12  R Practice: Cleaning and Wrangling

Learning Objectives

  • Practice cleaning and wrangling data
  • Practice using dplyr and tidyr functions
  • Learn how to use the tibble::tibble() function to create a data frame
  • Apply concepts learned about data visualization to plot data using ggplot2

12.1 Introduction

In this session of R practice, we will continue working with the dataset: Tobias Schwoerer, Kevin Berry, and Jorene Joe. 2022. A household survey documenting experiences with coastal hazards in a western Alaska community (2021-2022). Arctic Data Center. doi:10.18739/A29Z90D3V.

Big Idea

In this practice session, we will build upon the previous session by using dplyr, tidyr, and other packages form the tidyverse to summarize answers of the survey.

12.2 Exercise 2

Set up
  • Work in the same Qmd you did during R practice 1.
  • Add necessary headers and text to describe what you are doing during this practice.
    • Using Split-Apply-Combine strategy
    • Creating a Data Frame
    • Joining Data Frames
    • Plotting Q3 responses
  • At the top of your document, under the Setup header, load the necessary packages for this practice: dplyr, tidyr, tibble, and ggplot2. .
library(readr)
library(dplyr)
library(tidyr)
library(tibble)
library(ggplot2)

12.2.1 Using Split-Apply-Combine strategy

Step 1

Use group_by and summarize to calculate how many responses there were to each unique answer for question 3.

q3_tally <- survey_data %>% 
    group_by(Q3) %>% 
    summarize(n_responses = n())

12.2.2 Creating a Data Frame

Step 2

Create a data.frame containing the definitions to the answer codes in Question 3. Use the metadata to get code-definition pairs.

One way of creating a new data frame is by using the tribble() or tibble() functions from the tibble package.

Tip: Search either in the help page or on the web for information about tribble() or tibble().
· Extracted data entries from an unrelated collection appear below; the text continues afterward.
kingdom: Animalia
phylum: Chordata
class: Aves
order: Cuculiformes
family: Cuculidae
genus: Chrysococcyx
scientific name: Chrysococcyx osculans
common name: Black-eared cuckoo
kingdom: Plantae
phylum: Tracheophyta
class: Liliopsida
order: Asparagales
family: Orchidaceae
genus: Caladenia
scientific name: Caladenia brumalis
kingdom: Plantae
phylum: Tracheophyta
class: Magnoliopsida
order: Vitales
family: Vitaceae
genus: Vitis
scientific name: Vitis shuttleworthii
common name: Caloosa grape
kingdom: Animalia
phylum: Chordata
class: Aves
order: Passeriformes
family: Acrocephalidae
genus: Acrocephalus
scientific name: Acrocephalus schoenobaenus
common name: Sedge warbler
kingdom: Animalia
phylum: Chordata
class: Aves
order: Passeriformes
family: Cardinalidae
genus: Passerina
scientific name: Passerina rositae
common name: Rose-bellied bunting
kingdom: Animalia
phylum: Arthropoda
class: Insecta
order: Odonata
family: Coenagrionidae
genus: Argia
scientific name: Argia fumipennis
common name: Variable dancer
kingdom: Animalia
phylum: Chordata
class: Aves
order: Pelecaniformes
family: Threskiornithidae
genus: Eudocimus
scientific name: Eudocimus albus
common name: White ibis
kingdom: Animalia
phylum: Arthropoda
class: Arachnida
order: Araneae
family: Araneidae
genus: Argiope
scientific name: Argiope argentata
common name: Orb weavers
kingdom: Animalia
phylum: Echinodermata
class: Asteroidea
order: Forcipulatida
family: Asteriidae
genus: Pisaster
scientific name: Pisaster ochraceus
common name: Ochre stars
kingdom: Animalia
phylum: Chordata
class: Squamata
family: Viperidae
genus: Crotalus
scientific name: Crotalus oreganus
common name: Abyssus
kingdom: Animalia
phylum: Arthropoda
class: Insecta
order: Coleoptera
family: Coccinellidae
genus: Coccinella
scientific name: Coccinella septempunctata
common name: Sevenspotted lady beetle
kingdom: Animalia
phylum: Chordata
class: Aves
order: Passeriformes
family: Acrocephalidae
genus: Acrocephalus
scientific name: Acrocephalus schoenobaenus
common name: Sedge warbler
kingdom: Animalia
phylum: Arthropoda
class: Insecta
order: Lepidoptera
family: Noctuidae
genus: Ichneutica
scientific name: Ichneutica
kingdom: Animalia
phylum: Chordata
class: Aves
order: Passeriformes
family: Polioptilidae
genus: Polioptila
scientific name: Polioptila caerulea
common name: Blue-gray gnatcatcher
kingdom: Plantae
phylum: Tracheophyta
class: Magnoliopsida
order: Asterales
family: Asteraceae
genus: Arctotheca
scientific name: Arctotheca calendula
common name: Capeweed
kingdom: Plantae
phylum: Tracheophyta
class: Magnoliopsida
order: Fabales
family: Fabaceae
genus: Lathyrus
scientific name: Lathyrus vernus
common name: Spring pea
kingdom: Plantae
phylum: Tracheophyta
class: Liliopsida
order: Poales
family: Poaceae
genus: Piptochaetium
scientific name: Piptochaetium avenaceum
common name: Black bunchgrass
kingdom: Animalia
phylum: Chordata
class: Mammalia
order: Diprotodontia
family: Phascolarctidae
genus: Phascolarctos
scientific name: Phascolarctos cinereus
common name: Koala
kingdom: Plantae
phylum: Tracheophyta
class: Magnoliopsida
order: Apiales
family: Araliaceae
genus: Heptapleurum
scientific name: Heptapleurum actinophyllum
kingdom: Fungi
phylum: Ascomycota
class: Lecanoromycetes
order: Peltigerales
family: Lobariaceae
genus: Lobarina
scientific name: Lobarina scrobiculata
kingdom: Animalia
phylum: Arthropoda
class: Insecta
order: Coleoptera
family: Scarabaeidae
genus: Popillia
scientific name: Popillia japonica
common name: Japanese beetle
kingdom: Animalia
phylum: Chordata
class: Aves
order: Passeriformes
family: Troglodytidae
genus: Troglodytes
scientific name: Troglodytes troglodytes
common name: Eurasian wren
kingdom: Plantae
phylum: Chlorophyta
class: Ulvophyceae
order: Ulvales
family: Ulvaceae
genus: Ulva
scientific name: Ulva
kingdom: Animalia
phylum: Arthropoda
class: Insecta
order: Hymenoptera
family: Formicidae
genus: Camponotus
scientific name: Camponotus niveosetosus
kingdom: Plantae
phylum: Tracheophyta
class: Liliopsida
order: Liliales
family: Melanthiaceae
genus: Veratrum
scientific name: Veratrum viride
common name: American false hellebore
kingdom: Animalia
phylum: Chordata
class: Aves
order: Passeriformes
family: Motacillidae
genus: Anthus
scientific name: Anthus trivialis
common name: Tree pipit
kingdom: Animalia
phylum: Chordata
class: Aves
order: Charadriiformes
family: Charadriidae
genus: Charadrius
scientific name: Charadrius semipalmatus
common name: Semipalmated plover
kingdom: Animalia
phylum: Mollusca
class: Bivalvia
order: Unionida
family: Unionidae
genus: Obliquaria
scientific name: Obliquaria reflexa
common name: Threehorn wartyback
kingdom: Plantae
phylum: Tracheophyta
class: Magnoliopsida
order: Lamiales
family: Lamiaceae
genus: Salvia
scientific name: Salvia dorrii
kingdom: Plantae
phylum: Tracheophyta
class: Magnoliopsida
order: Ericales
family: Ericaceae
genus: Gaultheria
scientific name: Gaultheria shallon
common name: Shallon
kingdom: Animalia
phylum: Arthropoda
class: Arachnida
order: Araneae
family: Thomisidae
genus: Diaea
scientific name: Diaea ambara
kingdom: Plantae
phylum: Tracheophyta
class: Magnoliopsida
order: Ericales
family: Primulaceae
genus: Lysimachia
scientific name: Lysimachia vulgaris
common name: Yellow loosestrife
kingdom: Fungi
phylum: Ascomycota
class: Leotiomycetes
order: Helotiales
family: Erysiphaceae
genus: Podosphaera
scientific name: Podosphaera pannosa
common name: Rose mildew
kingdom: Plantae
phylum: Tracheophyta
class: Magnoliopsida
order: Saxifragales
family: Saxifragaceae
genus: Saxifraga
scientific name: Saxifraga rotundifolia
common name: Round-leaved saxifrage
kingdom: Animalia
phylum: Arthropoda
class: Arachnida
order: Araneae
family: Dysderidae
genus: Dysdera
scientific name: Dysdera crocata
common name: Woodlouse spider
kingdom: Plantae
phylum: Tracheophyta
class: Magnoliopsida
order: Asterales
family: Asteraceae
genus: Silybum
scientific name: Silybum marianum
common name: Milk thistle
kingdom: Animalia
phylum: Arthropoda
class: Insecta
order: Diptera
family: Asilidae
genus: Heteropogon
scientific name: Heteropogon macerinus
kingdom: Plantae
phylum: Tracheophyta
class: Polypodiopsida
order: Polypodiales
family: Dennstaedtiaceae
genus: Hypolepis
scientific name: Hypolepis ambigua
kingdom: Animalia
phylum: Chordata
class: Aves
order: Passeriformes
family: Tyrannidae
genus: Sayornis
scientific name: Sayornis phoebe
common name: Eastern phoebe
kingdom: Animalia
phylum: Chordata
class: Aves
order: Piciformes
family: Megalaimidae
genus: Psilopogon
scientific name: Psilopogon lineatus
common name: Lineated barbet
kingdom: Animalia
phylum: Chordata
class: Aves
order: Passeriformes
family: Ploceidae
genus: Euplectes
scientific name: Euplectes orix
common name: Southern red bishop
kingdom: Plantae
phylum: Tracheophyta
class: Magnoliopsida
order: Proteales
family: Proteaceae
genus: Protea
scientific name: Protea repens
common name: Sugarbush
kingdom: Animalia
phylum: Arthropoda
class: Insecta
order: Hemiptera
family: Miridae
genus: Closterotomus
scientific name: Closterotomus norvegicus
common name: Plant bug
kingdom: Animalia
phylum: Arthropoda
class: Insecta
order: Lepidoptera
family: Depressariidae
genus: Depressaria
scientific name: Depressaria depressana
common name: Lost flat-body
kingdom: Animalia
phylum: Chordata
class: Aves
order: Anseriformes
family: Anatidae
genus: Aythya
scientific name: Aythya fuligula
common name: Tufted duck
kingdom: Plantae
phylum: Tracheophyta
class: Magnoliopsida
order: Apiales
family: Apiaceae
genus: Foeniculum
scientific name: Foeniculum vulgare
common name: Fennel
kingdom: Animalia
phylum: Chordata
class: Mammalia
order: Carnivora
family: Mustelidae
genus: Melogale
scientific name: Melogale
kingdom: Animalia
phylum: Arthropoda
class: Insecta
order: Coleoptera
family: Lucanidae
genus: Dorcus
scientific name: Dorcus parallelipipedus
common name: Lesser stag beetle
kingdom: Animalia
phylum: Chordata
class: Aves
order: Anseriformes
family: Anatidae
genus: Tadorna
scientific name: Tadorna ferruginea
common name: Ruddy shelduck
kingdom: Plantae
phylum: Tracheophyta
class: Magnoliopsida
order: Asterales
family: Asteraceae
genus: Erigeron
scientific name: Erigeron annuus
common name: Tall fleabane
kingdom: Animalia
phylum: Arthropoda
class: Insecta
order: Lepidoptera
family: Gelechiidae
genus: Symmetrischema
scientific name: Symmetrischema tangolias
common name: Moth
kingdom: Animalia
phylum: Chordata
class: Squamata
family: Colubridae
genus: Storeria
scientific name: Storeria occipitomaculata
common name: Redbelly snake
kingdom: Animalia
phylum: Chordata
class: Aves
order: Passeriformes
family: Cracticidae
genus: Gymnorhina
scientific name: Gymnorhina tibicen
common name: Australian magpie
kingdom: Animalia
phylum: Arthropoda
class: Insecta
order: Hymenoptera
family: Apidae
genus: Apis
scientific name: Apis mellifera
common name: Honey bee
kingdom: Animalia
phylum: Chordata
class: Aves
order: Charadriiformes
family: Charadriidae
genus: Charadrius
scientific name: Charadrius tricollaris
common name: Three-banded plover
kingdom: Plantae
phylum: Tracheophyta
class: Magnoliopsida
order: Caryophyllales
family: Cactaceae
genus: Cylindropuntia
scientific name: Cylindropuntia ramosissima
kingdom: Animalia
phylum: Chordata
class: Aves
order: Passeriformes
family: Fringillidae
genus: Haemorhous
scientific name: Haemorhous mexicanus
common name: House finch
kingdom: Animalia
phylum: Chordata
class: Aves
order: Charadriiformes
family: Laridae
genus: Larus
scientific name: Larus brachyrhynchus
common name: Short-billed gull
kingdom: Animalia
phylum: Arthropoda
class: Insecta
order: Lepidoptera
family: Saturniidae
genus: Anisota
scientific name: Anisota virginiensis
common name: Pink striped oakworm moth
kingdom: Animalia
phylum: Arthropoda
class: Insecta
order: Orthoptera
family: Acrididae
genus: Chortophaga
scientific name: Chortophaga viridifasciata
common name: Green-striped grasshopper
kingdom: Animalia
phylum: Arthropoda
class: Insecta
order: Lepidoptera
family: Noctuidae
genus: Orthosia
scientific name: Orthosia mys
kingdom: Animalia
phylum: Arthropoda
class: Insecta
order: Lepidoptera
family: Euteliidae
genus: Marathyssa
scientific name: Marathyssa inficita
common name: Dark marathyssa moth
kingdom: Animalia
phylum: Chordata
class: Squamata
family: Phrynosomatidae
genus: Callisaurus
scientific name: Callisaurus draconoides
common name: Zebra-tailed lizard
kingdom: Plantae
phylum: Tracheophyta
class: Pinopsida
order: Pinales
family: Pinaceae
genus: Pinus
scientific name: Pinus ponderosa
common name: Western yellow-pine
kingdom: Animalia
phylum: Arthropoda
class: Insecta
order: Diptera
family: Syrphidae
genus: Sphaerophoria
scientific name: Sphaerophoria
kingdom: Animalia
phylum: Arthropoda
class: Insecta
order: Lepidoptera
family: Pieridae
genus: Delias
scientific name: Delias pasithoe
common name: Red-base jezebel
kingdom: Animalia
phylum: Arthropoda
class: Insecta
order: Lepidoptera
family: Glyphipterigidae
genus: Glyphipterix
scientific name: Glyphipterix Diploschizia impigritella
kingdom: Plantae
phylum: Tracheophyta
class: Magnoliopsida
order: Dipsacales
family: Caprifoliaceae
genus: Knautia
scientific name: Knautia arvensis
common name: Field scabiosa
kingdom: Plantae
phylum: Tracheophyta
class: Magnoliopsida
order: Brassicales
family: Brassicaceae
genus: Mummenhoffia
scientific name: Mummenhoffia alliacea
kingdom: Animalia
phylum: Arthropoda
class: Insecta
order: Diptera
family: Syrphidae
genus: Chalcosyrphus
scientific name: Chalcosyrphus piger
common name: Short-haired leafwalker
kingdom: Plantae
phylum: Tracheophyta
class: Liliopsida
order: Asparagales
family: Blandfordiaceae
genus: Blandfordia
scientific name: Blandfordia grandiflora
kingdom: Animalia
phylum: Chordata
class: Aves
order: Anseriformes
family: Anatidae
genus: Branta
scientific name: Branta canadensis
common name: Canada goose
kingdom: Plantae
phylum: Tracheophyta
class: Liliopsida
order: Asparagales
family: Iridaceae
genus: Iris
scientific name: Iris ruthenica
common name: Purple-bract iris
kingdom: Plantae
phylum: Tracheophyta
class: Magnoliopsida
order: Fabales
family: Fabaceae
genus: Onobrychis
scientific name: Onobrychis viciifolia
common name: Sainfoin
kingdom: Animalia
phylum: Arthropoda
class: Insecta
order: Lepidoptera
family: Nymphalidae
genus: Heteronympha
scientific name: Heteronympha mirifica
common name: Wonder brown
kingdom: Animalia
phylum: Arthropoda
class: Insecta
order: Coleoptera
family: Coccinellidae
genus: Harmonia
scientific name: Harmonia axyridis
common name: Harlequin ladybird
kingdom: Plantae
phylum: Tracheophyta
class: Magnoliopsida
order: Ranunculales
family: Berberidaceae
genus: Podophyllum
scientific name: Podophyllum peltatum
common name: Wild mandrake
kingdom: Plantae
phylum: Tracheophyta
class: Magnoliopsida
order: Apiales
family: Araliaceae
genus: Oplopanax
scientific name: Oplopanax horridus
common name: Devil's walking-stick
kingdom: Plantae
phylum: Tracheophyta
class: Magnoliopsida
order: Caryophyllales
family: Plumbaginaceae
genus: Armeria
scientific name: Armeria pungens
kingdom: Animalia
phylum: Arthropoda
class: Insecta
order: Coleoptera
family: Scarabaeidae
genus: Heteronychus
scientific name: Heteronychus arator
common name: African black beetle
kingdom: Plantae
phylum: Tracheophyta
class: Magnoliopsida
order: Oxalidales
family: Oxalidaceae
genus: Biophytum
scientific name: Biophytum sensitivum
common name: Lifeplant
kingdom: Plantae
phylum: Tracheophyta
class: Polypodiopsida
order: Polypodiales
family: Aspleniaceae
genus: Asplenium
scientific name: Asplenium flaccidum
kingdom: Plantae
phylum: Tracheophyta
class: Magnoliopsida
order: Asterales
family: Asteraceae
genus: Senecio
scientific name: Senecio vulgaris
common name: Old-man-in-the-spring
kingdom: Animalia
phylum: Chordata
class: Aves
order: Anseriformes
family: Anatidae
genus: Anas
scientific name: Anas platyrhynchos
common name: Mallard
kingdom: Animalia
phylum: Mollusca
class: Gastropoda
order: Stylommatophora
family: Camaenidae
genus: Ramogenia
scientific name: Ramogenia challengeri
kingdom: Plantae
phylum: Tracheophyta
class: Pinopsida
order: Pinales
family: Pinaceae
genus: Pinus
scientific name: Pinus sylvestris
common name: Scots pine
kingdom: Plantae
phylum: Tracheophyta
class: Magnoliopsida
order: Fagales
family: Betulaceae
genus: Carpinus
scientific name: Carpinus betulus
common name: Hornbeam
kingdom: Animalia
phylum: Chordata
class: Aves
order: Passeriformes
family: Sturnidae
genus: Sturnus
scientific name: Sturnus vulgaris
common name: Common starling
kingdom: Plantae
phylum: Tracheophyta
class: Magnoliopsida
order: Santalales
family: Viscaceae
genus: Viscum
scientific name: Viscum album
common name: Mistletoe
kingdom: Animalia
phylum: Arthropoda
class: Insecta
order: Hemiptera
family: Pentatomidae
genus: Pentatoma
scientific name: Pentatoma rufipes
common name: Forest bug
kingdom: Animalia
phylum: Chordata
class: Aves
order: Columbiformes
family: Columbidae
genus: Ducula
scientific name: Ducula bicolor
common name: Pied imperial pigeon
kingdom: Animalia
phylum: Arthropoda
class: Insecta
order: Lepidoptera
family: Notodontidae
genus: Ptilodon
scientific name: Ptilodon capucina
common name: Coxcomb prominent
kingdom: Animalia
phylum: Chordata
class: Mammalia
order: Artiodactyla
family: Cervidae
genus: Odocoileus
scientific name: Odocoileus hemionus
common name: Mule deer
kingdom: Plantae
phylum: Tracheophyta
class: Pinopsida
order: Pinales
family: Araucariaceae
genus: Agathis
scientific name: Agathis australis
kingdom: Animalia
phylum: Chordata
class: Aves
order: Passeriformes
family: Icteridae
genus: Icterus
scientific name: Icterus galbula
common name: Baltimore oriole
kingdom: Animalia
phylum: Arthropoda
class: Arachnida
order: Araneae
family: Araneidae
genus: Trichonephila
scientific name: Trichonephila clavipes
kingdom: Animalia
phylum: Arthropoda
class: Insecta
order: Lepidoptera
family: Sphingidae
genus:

Then decide which on to use to create a new data frame.

## tribble
q3_definitions <- tribble(
  ~Q3, ~definition,
  1,   "definition of 1",
  2,   "definition of 2",
  3,   "definition of 3",
  4, "definition of 4",
  5, "definition of 5",
  NA, "definition of NA")

##tibble
Q3 <- c(1,2,3,4,5,NA)

definition <- c("definition 1", "definition 2", "definition 3", "definition 4", "definition 5", "definition NA")

q3_definitions <- tibble(Q3, definition)

12.2.3 Joining Data Frames

Step 3

Use a left_join to join your definitions table to the summarized answers

## Option 1
q3_summary <- left_join(q3_tally, q3_definitions,
                        by = "Q3")


## Option 2

q3_summary <- q3_tally %>% 
    left_join(q3_definitions, by = "Q3")

12.2.4 Data Visualization

Step 4

Use ggplot() to create a bar graph (geom_col) comparing the total number of responses for each option in Q3.

Note: The Example Code provides only the base plot. Reference the Data Visualization lesson to custom your plot. Add a theme_, change the labels, add a title, maybe flip the coords to plot the bars horizontally? Feel free to use other functions you know or discover by searching on the web.

ggplot(q3_summary,
       aes(x = Q3,
           y = n_responses))+
  geom_col()

12.3 Bonus

Go Further

Explore how you might summarize other questions in these survey results.